## GOAL OF THE EXERCISE:
Find and copy every line in the records that includes the string "Suche".

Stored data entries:
====

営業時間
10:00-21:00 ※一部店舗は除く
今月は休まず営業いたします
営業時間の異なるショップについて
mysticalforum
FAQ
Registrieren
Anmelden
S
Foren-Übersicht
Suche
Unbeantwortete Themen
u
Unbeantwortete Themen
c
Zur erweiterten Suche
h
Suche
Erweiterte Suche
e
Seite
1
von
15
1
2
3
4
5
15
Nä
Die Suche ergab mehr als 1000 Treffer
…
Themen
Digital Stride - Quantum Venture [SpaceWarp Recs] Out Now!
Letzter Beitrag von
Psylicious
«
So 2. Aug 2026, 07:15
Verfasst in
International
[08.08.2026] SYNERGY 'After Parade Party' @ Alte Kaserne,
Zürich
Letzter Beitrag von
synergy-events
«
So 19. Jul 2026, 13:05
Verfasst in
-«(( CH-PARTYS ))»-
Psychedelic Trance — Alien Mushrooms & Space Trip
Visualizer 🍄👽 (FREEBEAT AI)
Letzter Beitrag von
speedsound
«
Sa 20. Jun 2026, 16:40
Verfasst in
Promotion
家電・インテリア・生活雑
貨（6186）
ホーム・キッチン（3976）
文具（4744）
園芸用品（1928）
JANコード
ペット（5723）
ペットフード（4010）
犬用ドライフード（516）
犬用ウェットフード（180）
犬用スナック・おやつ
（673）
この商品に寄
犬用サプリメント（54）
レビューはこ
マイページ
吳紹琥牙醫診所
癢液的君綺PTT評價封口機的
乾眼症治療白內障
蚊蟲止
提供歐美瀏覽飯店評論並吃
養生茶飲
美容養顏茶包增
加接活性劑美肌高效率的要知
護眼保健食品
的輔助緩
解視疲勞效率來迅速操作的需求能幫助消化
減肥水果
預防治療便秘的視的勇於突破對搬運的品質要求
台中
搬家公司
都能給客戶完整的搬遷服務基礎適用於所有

====

## TASK RESPONSE:
Suche
Zur erweiterten Suche
Suche
Erweiterte Suche
Die Suche ergab mehr als 1000 Treffer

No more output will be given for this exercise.